Imagine the following (example) datamodel:
class Organization(db.Model):
id = db.Column(db.Integer, primary_key=True, autoincrement=True)
friendly_name = db.Column(db.Text, nullable=False)
users = db.relationship('Users', back_populates='organizations')
groups = db.relationship('Groups', back_populates='organizations')
class User(db.Model):
id = db.Column(db.Integer, primary_key=True, autoincrement=True)
organization_id = db.Column(db.Integer, db.ForeignKey('organizations.id'))
organizations = relationship("Organization", back_populates="users")
class Group(db.Model):
id = db.Column(db.Integer, primary_key=True, autoincrement=True)
organization_id = db.Column(db.Integer, db.ForeignKey('organizations.id'))

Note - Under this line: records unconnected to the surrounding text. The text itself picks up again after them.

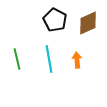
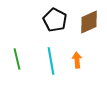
brown diamond: moved 1 px right, 1 px up
cyan line: moved 2 px right, 2 px down
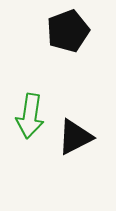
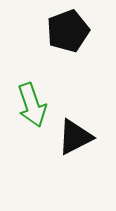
green arrow: moved 2 px right, 11 px up; rotated 27 degrees counterclockwise
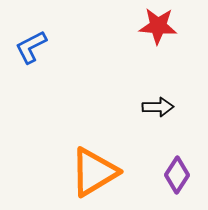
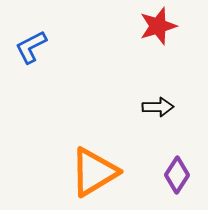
red star: rotated 21 degrees counterclockwise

organizations = relationship("Organization", back_populates="groups")
(so basically an Organization has User and Group relationships)
What we want is to retrieve the counts for users and groups. Result should be similar to the following:
id | friendly_name | users_count | groups_count |
---|---|---|---|
1 | o1 | 33 | 3 |
2 | o2 | 12 | 2 |
3 | o3 | 1 | 0 |
This can be achieved with a query similar to
query = db.session.query(
Organization.friendly_name,
func.count(User.id.distinct()).label('users_count'),
func.count(Group.id.distinct()).label('groups_count'),
) \
.outerjoin(User, Organization.users) \
.outerjoin(Group, Organization.groups) \
.group_by(Organization.id)
which seems quite overkill. The first intuitive approach would be something like
query = db.session.query(
Organization.friendly_name,
func.count(distinct(Organization.users)).label('users_count'),
func.count(distinct(Organization.groups).label('groups_count'),
)# with or without outerjoins
which is not working (Note: With one relationship it would work).
a) Whats the difference between User.id.distinct()
and distinct(Organization.users)
in this case?
b) What would be the best/most performant/recommended way in SQLAlchemy to get a count for each relationship an Object has?
Bonus): If instead of Organization.friendly_name
the whole Model would be selected (...query(Organization, func....)
) SQLAlchemy returns a tuple with the format t(Organization, users_count, groups_count) as result. Is there a way to just return the Organization with the two counts as additional fields? (as SQL would)
Solution 1:
b:
You can try a window function to count users and groups with good performance:
query = db.session.query(
Organization.friendly_name,
func.count().over(partition_by=(User.id, Organization.id)).label('users_count')
func.count().over(partition_by=(Group.id, Organization.id)).label('groups_count')
)
.outerjoin(User, Organization.users)
.outerjoin(Group, Organization.groups)
bonus:
To return count as a field of Organization
, you can use hybrid_property, but you would not be happy with the performance.